114 Tahun, KARTINI
Tiada
DARI REMBANG
TERBITLAH TERANG
Hari
ini setiap tanggal 21 April, semua wanita Indonesia merasa seperti berada di
sebuah kota kecil “REMBANG” Jawa Tengah. Bukan hanya hari ini, di saat
menjelang datangnya tanggal ini di setiap tahunnya kaum wanita selalu mengenang perjuangannya
sebagai salah satu tonggak sejarah yang amat penting dalam era Kebangkitan
Nasional dari wanita Indonesia dalam merebut serta meraih eksistensinya sebagai
wanita yang dalam masa kolonialisme Belanda, keberadaannya hampir-hampir tak
mempunyai arti.
Terukir
dalam tinta emas sejarah, bahwa ide-ide dari seorang putri bangsawan bernama
KARTINI yang disampaikan kepada sahabatnya di negeri Belanda berisi
pandangannya yang merupakan letupan bara api seorang wanita yang kehilangan
harga diri.
Segala sesuatu yang
dilakukannya di masa itu telah berhasil merubah pola pikir wanita Indonesia
yang dulu hanya sebagai warga negara kelas dua, terbatas dalam segala aktivitas
serta pandangannya menjadi sosok warga negara yang diperhitungkan
keberadaannya.
Pola
Pikir.
Kartini
dilahirkan 21 April 1879 di Desa Mayong, Kabupaten Jepara, Jawa Tengah, kendati
cuma 25 tahun menghirup udara segar di dunia ini dengan segala suka dan dukanya,
tetapi hakikat dan kehidupannya menjadi ispirator yang tak kunjung padam di
setiap dada kaum wanita Indonesia.
Ada falsafah “Hidup Singkat tetapi Bermakna”, itulah
sosok wanita teladan yang tidak bisa tinggal diam, pemikiran serta ide-idenya
mengungkapkan hati, terbelsit makna tersirat lewat pendirian. Ia sangat
mencintai tanah air Indonesia, tidak menyukai gaya hidup feodalisme, berusaha membuka
mata hati sekaligus berjuang terhadap kebebasan kaumnya.
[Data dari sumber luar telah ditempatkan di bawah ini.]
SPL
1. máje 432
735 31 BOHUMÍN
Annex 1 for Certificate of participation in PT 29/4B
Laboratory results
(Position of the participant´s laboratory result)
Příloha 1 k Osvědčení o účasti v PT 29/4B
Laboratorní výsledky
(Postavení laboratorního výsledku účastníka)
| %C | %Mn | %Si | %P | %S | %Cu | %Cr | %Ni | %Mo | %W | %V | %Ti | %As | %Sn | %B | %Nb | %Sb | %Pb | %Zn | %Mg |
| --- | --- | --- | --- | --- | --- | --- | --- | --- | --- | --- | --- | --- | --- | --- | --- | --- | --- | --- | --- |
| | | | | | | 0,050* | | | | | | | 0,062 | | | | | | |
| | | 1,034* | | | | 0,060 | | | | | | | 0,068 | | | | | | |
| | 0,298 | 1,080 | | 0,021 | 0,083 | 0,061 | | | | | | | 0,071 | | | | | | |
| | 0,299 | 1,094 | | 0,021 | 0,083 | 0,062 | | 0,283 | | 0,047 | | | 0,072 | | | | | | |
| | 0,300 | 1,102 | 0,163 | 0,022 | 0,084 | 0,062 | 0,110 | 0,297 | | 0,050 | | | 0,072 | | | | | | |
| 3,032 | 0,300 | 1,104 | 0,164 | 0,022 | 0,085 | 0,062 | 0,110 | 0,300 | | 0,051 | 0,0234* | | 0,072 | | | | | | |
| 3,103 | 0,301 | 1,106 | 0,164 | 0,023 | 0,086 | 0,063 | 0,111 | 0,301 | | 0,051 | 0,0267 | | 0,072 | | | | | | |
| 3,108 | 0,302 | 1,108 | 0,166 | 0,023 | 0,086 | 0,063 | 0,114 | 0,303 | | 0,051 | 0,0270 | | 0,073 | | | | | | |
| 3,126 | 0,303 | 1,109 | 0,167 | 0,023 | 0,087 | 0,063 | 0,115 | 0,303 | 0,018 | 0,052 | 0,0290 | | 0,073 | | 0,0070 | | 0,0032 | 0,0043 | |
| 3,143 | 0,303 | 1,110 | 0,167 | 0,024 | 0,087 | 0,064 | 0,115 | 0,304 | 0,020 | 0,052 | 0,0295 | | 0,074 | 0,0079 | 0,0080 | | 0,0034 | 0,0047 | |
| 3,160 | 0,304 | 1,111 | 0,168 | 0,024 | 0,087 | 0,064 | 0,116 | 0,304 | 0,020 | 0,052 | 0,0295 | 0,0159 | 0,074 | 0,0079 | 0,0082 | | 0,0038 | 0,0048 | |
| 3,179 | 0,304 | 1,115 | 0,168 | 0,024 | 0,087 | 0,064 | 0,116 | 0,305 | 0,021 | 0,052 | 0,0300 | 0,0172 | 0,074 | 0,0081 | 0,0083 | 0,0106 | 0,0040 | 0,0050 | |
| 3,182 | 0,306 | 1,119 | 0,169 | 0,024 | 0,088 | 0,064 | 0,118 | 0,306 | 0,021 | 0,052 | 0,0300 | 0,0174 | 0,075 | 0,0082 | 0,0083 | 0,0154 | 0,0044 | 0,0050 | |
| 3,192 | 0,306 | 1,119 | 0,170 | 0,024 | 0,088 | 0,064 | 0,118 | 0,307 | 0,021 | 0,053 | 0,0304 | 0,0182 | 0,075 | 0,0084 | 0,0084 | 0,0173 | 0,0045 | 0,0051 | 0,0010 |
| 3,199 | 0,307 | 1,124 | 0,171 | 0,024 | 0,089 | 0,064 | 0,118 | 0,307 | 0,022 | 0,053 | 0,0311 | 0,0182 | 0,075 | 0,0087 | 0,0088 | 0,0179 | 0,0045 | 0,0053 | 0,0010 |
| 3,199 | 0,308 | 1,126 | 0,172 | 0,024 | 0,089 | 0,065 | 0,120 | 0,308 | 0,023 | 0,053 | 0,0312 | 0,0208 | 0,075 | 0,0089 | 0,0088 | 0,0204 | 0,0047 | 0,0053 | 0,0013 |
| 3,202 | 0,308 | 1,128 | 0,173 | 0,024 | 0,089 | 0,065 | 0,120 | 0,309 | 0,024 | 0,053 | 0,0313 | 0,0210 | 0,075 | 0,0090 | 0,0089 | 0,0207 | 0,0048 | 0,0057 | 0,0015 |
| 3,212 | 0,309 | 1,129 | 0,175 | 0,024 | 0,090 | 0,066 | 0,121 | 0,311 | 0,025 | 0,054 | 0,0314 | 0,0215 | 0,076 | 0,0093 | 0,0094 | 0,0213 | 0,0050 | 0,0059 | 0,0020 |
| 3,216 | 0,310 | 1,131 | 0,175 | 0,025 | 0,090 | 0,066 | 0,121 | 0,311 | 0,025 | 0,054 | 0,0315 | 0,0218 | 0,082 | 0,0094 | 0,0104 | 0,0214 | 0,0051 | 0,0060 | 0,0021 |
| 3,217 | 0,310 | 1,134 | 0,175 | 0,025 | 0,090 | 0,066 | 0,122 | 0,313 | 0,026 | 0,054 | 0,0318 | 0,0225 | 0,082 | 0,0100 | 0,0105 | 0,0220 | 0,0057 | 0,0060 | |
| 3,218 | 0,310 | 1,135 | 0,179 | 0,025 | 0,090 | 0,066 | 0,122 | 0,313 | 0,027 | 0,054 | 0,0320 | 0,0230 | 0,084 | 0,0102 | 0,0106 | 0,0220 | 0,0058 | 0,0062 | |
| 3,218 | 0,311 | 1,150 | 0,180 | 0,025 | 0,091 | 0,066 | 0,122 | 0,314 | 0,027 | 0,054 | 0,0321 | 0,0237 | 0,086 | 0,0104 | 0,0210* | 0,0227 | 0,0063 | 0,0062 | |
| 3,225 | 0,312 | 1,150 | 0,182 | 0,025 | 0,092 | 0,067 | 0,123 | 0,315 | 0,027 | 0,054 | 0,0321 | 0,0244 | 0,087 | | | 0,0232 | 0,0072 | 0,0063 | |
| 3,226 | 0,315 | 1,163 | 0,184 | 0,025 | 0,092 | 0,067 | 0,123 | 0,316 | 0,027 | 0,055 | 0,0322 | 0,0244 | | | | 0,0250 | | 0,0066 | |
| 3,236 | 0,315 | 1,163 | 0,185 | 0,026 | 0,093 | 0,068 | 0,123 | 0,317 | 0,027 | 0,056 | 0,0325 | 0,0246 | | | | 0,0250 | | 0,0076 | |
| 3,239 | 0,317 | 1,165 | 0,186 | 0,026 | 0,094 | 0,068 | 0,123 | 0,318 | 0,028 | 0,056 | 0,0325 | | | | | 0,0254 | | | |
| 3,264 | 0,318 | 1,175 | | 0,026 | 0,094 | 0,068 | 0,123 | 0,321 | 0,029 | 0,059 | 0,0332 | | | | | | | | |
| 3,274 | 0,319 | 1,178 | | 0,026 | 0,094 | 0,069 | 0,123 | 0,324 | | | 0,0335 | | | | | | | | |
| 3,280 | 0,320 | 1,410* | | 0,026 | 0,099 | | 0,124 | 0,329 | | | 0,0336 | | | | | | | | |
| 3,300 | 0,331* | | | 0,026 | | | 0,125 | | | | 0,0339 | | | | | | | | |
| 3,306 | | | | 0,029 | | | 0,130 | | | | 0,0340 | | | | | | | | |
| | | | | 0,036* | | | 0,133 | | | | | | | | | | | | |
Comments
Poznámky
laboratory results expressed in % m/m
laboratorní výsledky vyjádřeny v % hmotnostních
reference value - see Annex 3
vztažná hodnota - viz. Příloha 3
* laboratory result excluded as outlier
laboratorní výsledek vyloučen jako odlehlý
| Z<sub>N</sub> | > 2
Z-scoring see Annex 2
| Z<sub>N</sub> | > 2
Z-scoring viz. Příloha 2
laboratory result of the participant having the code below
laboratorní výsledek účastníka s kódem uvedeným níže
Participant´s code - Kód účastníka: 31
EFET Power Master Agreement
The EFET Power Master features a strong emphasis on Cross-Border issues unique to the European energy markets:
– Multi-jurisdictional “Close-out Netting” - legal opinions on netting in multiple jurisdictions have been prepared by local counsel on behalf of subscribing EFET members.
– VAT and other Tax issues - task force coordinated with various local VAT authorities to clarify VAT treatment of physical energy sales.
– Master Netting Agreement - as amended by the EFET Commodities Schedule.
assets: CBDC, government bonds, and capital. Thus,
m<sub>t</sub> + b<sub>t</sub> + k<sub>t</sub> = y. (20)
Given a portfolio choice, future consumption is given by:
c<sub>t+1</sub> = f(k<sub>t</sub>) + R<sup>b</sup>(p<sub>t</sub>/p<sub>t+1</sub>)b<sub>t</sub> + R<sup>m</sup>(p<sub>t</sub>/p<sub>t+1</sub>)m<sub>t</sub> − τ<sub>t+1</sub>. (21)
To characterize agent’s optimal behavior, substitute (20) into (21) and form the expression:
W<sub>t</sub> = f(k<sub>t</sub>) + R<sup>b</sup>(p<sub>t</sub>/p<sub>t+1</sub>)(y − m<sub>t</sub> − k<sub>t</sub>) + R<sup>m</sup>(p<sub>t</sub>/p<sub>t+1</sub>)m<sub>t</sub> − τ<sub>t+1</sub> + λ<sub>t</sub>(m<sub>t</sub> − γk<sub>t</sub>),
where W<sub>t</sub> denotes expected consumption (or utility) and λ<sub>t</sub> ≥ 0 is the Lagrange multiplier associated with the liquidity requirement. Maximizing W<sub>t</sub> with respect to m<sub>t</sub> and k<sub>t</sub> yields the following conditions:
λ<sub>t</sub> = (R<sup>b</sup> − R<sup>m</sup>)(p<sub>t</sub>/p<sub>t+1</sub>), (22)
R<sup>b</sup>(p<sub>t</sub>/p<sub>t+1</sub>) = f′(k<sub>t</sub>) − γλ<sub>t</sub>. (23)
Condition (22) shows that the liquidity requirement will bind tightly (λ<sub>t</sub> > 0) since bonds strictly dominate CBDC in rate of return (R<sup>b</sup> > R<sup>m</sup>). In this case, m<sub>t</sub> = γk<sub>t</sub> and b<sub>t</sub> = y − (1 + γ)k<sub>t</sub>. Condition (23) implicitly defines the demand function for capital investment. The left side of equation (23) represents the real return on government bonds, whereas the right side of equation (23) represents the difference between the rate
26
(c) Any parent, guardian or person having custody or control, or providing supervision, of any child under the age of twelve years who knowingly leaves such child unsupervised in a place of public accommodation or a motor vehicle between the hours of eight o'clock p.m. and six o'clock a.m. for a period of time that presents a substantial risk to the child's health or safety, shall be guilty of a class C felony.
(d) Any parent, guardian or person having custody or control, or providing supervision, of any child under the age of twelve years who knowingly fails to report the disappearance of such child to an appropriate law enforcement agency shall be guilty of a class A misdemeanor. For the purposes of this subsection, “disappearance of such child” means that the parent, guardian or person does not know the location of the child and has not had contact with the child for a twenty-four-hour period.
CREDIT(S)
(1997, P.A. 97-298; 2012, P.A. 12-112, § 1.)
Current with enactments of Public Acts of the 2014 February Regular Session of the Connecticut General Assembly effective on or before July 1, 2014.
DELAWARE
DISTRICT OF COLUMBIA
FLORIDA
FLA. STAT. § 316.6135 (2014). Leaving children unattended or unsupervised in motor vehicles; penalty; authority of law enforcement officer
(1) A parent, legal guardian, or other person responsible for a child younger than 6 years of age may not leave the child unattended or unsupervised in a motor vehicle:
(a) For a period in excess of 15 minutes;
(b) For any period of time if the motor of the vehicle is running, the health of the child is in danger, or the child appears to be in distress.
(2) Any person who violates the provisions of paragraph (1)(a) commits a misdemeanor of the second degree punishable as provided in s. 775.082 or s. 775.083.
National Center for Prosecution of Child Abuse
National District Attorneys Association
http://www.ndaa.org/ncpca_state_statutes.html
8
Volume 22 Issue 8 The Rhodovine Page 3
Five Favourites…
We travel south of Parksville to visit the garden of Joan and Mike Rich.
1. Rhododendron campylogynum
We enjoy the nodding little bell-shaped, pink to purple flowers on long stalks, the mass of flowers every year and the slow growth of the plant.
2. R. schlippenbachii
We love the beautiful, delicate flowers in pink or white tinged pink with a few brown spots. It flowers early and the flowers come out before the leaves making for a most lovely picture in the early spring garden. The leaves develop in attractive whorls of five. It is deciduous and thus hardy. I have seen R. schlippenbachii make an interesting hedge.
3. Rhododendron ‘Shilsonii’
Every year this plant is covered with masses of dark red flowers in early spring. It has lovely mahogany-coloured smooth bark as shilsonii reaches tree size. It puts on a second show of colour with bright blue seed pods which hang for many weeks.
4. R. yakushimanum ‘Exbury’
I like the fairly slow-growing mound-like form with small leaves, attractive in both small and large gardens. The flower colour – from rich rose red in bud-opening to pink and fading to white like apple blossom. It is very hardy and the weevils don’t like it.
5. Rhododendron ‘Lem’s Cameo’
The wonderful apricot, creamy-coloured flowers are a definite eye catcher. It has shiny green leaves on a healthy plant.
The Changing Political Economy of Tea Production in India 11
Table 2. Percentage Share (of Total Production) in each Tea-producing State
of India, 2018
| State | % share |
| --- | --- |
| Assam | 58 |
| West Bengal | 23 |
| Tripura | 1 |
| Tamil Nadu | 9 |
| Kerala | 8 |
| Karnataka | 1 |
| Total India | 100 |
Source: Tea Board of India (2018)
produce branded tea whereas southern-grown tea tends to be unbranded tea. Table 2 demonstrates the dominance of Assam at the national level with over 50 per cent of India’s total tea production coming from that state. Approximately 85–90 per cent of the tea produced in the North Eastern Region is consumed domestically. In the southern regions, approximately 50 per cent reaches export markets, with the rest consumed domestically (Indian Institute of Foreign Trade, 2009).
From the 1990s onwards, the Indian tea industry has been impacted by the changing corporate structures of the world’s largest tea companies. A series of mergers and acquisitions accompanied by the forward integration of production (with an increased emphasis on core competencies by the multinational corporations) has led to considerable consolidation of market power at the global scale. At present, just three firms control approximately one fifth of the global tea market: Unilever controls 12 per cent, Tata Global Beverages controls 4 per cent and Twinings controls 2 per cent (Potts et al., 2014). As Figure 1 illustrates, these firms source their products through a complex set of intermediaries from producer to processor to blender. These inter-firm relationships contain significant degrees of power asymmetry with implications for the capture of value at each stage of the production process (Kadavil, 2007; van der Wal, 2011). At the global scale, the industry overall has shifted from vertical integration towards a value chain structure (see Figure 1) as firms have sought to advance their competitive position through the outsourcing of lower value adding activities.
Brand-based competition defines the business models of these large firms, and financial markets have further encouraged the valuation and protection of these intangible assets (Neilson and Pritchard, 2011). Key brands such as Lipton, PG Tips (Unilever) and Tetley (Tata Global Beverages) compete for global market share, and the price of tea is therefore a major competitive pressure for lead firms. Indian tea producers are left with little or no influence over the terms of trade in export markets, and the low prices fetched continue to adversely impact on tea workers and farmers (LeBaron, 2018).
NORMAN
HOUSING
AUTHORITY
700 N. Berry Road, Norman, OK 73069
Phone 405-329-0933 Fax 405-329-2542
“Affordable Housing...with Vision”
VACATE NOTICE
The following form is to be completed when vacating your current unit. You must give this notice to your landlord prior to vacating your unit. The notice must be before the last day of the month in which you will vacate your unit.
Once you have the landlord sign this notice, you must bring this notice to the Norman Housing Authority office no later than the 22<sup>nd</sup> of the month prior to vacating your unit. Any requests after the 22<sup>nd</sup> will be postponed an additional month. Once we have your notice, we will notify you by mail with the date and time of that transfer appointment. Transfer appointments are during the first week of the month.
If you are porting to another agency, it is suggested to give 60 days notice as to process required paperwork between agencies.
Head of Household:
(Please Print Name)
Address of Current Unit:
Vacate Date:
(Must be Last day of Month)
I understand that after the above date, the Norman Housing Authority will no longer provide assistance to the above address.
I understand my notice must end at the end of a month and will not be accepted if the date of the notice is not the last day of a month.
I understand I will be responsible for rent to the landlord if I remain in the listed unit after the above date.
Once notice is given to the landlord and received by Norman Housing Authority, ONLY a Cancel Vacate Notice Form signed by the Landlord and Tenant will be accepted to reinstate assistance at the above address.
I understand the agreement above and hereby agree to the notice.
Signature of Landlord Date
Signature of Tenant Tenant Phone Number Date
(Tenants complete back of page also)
Ia optimis melihat
perspektif masa depan kaum wanita.
Mungkin masih terlalu sedikit yang
beliau lakukan terhadap bangsa dan negara ini, tetapi figurnya telah menjadi
embrio timbulnya kartini-kartini muda yang melestarikan serta mempertahankan
eksistensinya sebagai kaum wanita.
Sudah banyak terlahir srikandi-srikandi
Indonesia yang mampu mengangkat harkat dan martabat bangsa dalam kancah
pergaulan Internasional mulai dari bidang pendidikan, olahraga, sosial politik,
dan lain-lain.
Hal
ini telah menunjukkan betapa kedudukan pria maupun wanita tidak dapat
direndahkan maupun ditinggikan. Keduanya saling melengkapi untuk saling
bahu-membahu dalam rangka mencapai cita-cita perjuangan nasional.
Keteladanan.
Walau Kartini telah meninggal 114 tahun
lalu, ucapan berbagai orang bijak di seantero dunia mengatakan “Badan
dapat binasa, tetapi jiwa besar tetap hidup”. Kenyataan ini, sejarah menceritakan kepada
generasinya.
Dari Rembang, muncul seberkas cahaya
terang dari ruang kerjanya. Banyak ide, rencana, dan keteladanannya yang
terbentur dengan sistem kehidupan orang tuanya yang masih menganut feodalisme.
Image : Google
Dari ruang itu, kita melihat sebuah
kotak kecil berukir dan bermotif gaya Jepara. Tersimpan buku Door
Duister-nis Tot Licht, yaitu kumpulan
surat-suratnya kepada sahabat-sahabatnya orang Eropa antara tahun 1900 s.d.
1904.
Buku itu yang kemudian diterbitkan dan
diterjemahkan oleh penerbit Balai
Pustaka pada tahun 1911 dengan judul HABIS
GELAP, TERBITLAH TERANG, yang membukakan mata kaum wanita Indonesia maupun
orang-orang Kolonial Belanda ketika itu. Isinya memberikan semangat dan
inspirasi semua orang agar hak-hak kodrati kaum wanita dikembalikan secara
proporsional.
Dan
bagi kaum wanita, terutama yang hidup di era sekarang ini perlu membaca dan
menarik hikmah dari buku tersebut, di dalamnya banyak memberikan harapan dan
semangat juang pantang habis. Ingin mencari dan terus mencari jawabannya. Dan
jawaban itulah yang ada dalam kodrati kaum wanita.
Emansipasi.
Dengan semakin canggihnya teknologi
serta makin meluasnya ruang lingkup yang bisa diisi kaum wanita, membuatnya
berlomba-lomba berpacu meraih prestasi. Hal ini seringkali dijadikan argumen
untuk menjawab keberadaannya.
Pada masa sekarang, pendidikan memang
sudah merupakan tuntutan yang tidak bisa ditawar-tawar bagi siapa saja, tetapi
hendaknya out put dari proses
tersebut tidak melupakan jatidirinya, terlebih-lebih kaum wanita.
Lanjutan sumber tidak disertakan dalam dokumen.